On all these challenges, constitution of coherent seamless and up-to-date spatially enabled information is an essential precondition for setting up coordinated policy and strategy. Geoinformation is useful in constituting factual, precise and updated information for better decision-making. The technology is now commonly used to assess conditions of people and ecosystems wellbeing (resource availability and conditions, their changes, trends and interactions) and move toward sustainability and economic growth.

A concrete application is related to food security crisis. Geoinformation technology can make it possible to respond within very short times with timely information for predicting and simulating the production expected during one agricultural season. Business questions the Geoinformation Systems Section at ECA could help to address are: Where are the main production zones? How much is produced? Where are infrastructures for planning flows and provisioning fluxes (e.g., water, irrigation, electricity and roads, agro-industries, storage facilities, market places)? Where are suitable areas for crop production? What are the driving factors (variation of ecological conditions and their impact on crops production; disconnect between market places and crops main production zones)?

Agricultural Commodity Value-Chain Database and Interface.
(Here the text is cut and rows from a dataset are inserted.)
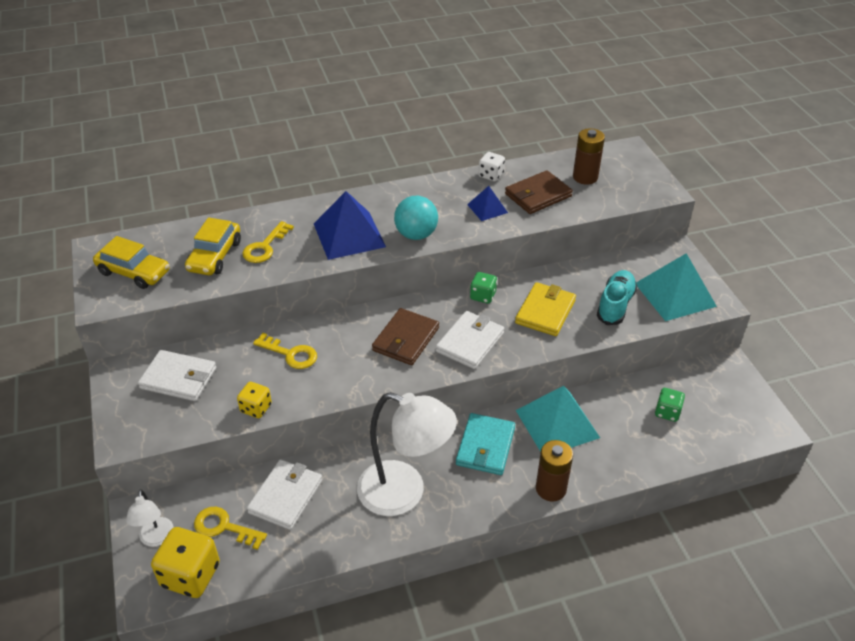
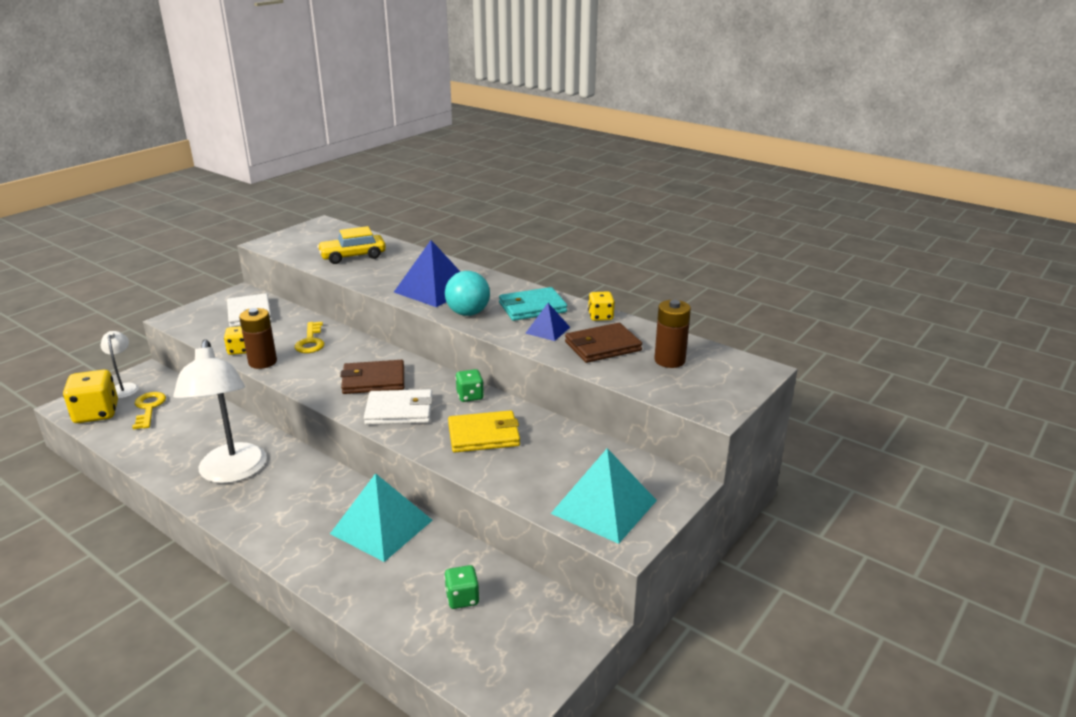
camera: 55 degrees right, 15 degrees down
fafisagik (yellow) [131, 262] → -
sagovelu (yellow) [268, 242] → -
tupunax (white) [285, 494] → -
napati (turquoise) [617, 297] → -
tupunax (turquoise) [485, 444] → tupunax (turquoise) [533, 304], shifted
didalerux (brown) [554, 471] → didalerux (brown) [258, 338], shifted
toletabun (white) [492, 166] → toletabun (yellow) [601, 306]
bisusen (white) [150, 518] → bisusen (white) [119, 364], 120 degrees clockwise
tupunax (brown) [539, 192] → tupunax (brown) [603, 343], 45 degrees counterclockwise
The Heads of State and Government of the African Union assembled in Abuja, Nigeria in December 2006, recalling the decision to adopt the Comprehensive Africa Agriculture Development Programme (CAADP) at the Maputo Summit in July 2003 as a framework for accelerating agriculture development and Food Security on the continent, declared their commitment to increase Intra-African trade by promoting and protecting rice, maize, legumes, cotton, oil palm, beef, dairy, poultry and fisheries products as strategic commodities at the continental level, and cassava, sorghum and millet at sub-regional level and to develop continental and regional market information systems and support the development of the same at national level by 2008. As a result, the Geo-information Systems Section of ICT, Science and Technology Division and the Agricultural Marketing & Support Section of the Food Security and Sustainable Development Division are developing a spatially enabled database system to support the analyses of the regional trends of agriculture production and marketing in Africa. The System will enable decision makers to analyze and model the relationships between suitable agro-ecological zones for the priority crops identified in CAADP, the actual production of the crops and their marketing and distribution patterns. An inventory of available data and information resources was conducted with extensive survey through international and regional partners (FAO, World Food Program, IFAD, IFPRI, ECA African Centre of Statistics and United States Department of Agriculture). Data collected so far was processed, analyzed and validated. All spatial datasets and other auxiliary data are integrated, stored and managed in a standard geodatabase. A proposal was initiated to acquire and process high-resolution data. We therefore wish to request members States to assist in getting agriculture statistic data from their respective countries.